17. B. Autoantibody against presynaptic voltage-gated calcium channels is seen in Lambert-Eaton myasthenic syndrome, a paraneoplastic syndrome associated with small cell carcinoma. Autoantibody against postsynaptic acetylcholine receptor is seen in myasthenia gravis. Local irritation of sympathetic nerve supply is seen in Horner syndrome. Anemia and hypercalcemia usually have more systemic presentations.

18. C. The morphological features and co-expression of cytokeratin and vimentin are consistent with metastatic clear cell renal cell carcinoma. Metastasis of renal cell carcinoma can occur at any time, anywhere. Adenocarcinoma of lung is positive for CK7 and TTF-1. Mesothelioma usually has pleural thickening. Squamous cell carcinoma has squamous differentiation characterized by intercellular bridges and keratin pearls.

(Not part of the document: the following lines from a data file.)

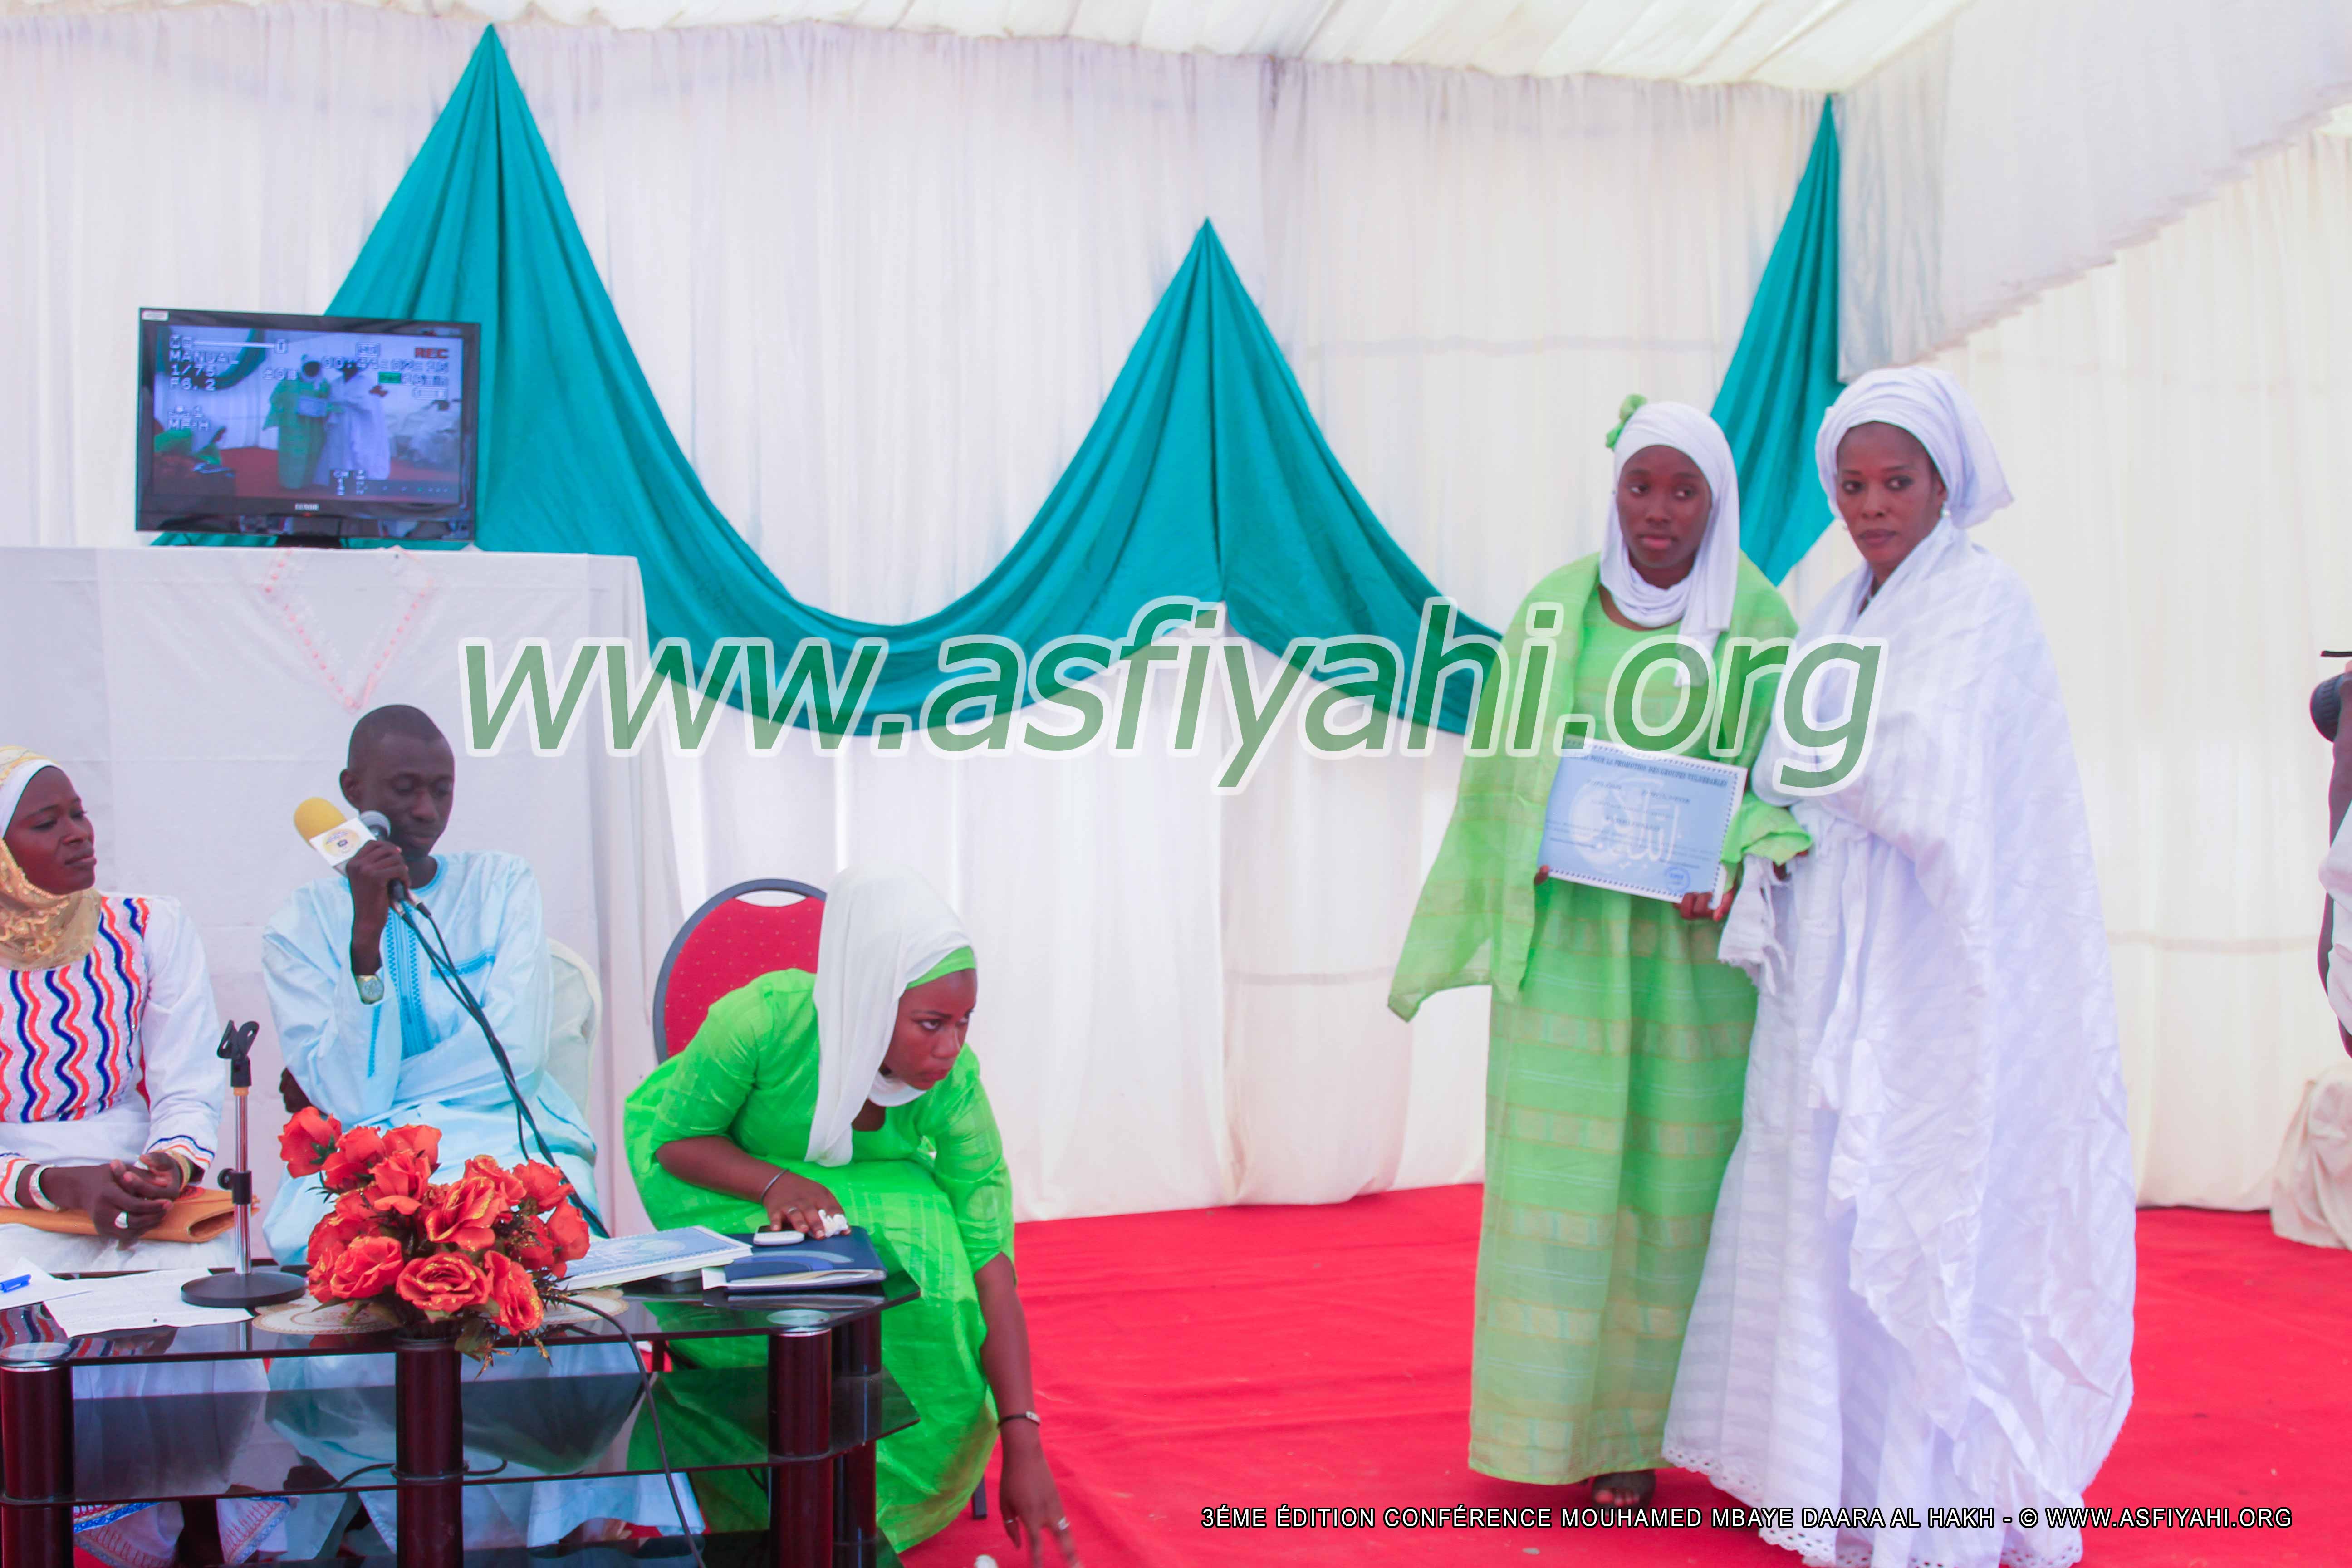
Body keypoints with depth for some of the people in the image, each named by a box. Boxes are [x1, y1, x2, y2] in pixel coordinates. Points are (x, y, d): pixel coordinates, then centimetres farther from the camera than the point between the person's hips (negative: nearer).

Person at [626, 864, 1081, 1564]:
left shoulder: (954, 1086, -28)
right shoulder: (763, 1019, -36)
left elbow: (989, 1261, -27)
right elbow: (675, 1138, -20)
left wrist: (1024, 1447, -31)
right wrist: (776, 1183, -41)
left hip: (862, 1183, 3)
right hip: (710, 1172, -2)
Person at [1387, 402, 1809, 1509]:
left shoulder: (1758, 622, 0)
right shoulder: (1555, 611, 4)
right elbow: (1507, 775, 8)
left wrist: (1738, 875, -20)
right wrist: (1474, 929, 6)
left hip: (1695, 950, -1)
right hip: (1567, 942, 1)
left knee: (1677, 1174, 3)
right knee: (1561, 1176, 1)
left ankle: (1643, 1424, 16)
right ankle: (1562, 1411, 13)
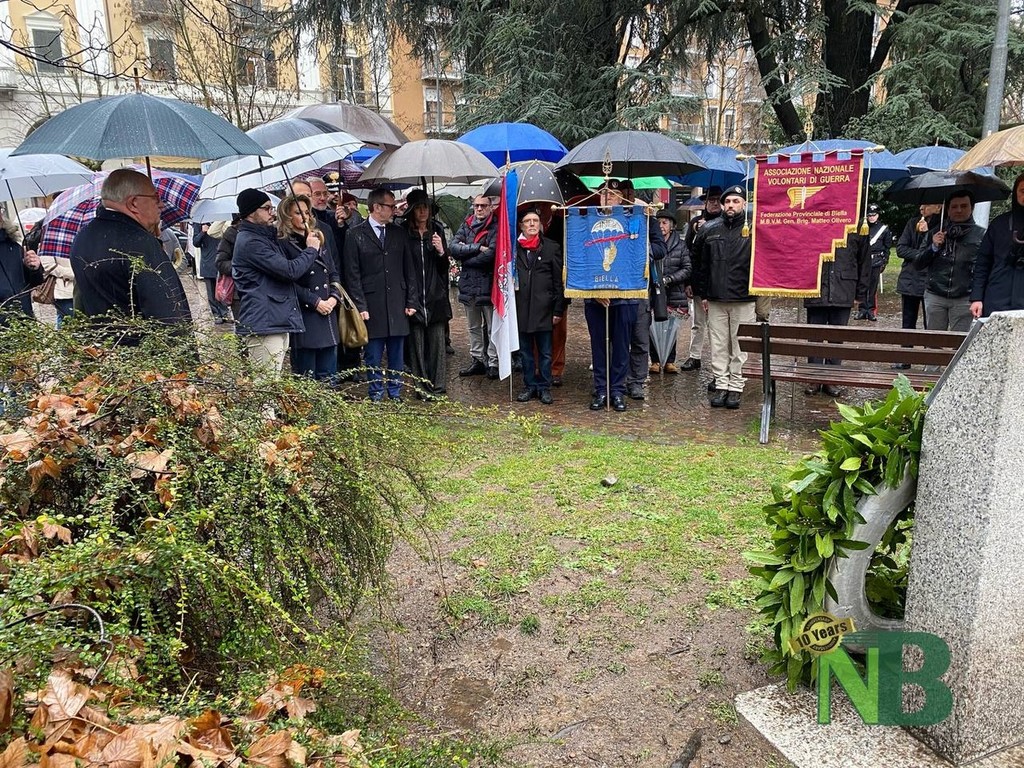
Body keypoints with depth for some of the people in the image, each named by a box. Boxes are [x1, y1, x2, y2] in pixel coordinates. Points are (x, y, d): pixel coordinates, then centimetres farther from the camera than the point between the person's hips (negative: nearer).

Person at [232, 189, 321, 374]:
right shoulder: (250, 242, -13)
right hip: (263, 325, -10)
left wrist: (308, 242, 14)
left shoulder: (266, 236, 20)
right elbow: (289, 271, -19)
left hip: (277, 322, 10)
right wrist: (311, 249, -3)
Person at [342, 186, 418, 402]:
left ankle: (396, 393, 20)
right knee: (374, 355, 4)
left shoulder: (399, 233, 11)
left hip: (398, 304, 3)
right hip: (372, 306, -3)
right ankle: (376, 395, 15)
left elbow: (409, 270, 12)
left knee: (397, 354, 9)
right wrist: (360, 306, -8)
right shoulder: (355, 235, -1)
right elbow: (352, 275, -3)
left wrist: (411, 301, 6)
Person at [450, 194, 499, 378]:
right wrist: (477, 248, -15)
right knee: (473, 327, 15)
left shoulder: (496, 227, -7)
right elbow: (452, 247, -5)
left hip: (488, 285, -6)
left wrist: (465, 254, -8)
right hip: (468, 284, 6)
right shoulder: (466, 225, 9)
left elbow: (491, 254, -20)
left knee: (492, 327, 2)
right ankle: (477, 361, 25)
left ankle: (493, 363, 9)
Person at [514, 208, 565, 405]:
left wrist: (558, 310, -2)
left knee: (545, 352, 5)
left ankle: (544, 387, 15)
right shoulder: (513, 248, 6)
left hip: (544, 308, -1)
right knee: (525, 351, 9)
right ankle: (529, 386, 20)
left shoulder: (552, 247, 4)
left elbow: (559, 281, 2)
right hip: (521, 308, 1)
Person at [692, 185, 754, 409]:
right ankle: (721, 385, 15)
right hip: (715, 300, 3)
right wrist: (702, 294, 10)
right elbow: (699, 263, 12)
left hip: (743, 300, -2)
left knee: (740, 347, 3)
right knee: (718, 346, 6)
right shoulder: (709, 230, 7)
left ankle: (736, 387, 12)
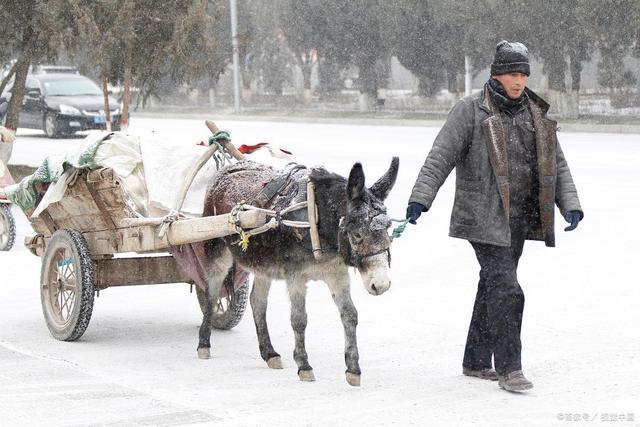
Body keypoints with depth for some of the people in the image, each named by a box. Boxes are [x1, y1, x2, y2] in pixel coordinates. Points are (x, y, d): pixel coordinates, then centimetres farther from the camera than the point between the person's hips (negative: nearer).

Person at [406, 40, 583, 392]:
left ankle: (476, 362, 25)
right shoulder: (471, 110, -7)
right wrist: (420, 198, -20)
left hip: (520, 218, 7)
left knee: (493, 287, 14)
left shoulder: (536, 114, 11)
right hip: (485, 218, -6)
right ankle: (508, 368, -6)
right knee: (506, 290, -13)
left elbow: (557, 164, 14)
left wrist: (570, 204, 1)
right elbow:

19. B. Well differentiated tumor with neuroendocrine differentiation is consistent with carcinoid. Adenocarcinoma has glandular differentiation. Hodgkin lymphoma have Reed Sternberg cells and are negative for cytokeratin. Small cell carcinoma has solid nests of cells with round to oval molding nuclei and SCANT cytoplasm. Squamous cell carcinoma has squamous differentiation characterized by intercellular bridges and keratin pearls.

20. C. Pleural thickening and the presence of markedly atypical cells is highly suggestive of mesothelioma, as confirmed by positive reactivity to CK5/6 and WT-1. Adenocarcinoma of lung is positive for CK7 and TTF-1. Empyema is characterized by large amount of neutrophils, but not markedly atypical cells. Primary effusion lymphoma is a B cell lymphoma that is positive for CD20, but negative for cytokeratin. Squamous cell carcinoma of lung is usually centrally located and negative for calretinin.

21. A. The most important risk factor for mesothelioma is asbestosis exposure. Pay attention to history of shipyard working, construction, etc. EB virus is associated with nasopharyngeal carcinoma, primary effusion lymphoma, extranodal NK/T cell lymphoma, nasal type, and Burkitt lymphoma, etc, but not mesothelioma. HHV8 is associated with primary effusion lymphoma.

22. D. Pleural based spindle cell tumor with “staghorn” vessels, CD99 expression is most compatible with solitary fibrous tumor. Adenocarcinoma of lung is positive for cytokeratin and TTF-1. Mesothelioma can be sarcomatoid, but usually are positive for calretinin and WT-1. Small cell carcinoma has solid nests of cells with round to oval molding nuclei and scant cytoplasm. Squamous cell carcinoma has squamous differentiation characterized by intercellular bridges and keratin pearls. Both are commonly centrally located, and rarely pleural based.